[START Raw records]
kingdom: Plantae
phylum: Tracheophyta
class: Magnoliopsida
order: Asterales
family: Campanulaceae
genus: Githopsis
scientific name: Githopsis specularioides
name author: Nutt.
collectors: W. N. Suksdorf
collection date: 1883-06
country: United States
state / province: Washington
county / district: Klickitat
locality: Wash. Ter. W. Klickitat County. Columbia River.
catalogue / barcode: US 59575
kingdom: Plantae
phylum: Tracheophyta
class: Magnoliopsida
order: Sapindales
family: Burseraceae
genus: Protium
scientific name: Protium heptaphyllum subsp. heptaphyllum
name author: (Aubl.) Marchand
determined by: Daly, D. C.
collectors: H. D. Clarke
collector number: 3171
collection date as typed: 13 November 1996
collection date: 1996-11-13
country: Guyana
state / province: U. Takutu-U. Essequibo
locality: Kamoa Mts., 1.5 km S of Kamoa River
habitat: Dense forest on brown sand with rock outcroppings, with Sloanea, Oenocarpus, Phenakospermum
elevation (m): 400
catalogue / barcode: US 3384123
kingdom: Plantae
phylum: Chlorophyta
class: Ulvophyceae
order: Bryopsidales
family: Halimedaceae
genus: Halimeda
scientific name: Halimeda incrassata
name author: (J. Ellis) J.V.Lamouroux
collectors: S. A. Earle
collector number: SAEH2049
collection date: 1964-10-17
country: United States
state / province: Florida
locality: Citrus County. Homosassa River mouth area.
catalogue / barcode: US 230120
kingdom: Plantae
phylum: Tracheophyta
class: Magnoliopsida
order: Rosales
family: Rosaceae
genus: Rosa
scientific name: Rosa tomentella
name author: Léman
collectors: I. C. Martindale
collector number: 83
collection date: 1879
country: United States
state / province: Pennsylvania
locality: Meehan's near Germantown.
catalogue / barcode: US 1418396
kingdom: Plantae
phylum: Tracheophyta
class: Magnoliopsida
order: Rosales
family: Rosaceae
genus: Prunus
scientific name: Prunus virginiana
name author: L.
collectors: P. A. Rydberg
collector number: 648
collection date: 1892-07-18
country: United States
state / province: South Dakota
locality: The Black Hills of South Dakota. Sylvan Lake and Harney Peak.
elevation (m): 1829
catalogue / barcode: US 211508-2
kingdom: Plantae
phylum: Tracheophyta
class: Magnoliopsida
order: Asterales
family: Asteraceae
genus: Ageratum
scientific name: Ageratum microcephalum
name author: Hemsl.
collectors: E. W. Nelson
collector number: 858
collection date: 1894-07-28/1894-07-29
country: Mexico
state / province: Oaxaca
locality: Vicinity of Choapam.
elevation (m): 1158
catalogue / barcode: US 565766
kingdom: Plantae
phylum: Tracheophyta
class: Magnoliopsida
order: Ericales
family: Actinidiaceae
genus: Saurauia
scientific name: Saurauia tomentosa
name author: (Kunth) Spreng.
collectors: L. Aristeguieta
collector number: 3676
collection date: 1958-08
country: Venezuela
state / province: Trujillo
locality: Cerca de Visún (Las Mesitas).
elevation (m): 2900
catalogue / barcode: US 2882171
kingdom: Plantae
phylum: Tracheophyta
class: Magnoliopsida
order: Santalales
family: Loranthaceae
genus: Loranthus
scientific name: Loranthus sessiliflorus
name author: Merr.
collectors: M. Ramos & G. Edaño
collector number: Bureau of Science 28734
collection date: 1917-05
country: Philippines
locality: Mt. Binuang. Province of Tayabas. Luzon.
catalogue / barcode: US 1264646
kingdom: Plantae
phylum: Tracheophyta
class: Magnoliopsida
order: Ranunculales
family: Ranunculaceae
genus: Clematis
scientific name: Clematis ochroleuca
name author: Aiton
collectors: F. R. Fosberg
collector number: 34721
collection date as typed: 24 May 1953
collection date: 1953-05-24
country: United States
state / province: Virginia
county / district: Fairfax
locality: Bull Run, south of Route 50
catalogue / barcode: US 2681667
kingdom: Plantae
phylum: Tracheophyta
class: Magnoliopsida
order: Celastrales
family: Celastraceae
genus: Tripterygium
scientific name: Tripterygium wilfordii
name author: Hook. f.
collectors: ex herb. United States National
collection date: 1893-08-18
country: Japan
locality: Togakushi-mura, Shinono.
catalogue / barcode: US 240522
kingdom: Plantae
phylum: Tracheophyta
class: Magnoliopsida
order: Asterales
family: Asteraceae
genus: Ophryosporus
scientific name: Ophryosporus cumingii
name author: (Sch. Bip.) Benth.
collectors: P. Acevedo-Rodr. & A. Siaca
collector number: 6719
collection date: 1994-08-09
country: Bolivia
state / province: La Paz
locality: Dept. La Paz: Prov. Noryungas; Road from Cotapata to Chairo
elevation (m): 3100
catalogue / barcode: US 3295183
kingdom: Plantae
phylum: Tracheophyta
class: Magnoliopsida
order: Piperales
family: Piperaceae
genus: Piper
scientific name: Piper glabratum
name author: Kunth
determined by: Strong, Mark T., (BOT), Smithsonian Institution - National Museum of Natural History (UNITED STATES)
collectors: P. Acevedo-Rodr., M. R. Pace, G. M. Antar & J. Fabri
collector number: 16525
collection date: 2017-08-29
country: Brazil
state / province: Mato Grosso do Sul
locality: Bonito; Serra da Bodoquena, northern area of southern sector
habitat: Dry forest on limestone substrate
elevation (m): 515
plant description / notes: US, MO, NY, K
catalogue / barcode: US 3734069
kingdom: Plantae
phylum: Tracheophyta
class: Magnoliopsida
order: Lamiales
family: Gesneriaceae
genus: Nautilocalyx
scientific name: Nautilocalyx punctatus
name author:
[END Raw records]
**The task:**
Reproduce verbatim the lines above, beginning with the line that contains "country: Brazil" and continuing through the final line of the rows, both ends included.

**Complete output:**
country: Brazil
state / province: Mato Grosso do Sul
locality: Bonito; Serra da Bodoquena, northern area of southern sector
habitat: Dry forest on limestone substrate
elevation (m): 515
plant description / notes: US, MO, NY, K
catalogue / barcode: US 3734069
kingdom: Plantae
phylum: Tracheophyta
class: Magnoliopsida
order: Lamiales
family: Gesneriaceae
genus: Nautilocalyx
scientific name: Nautilocalyx punctatus
name author:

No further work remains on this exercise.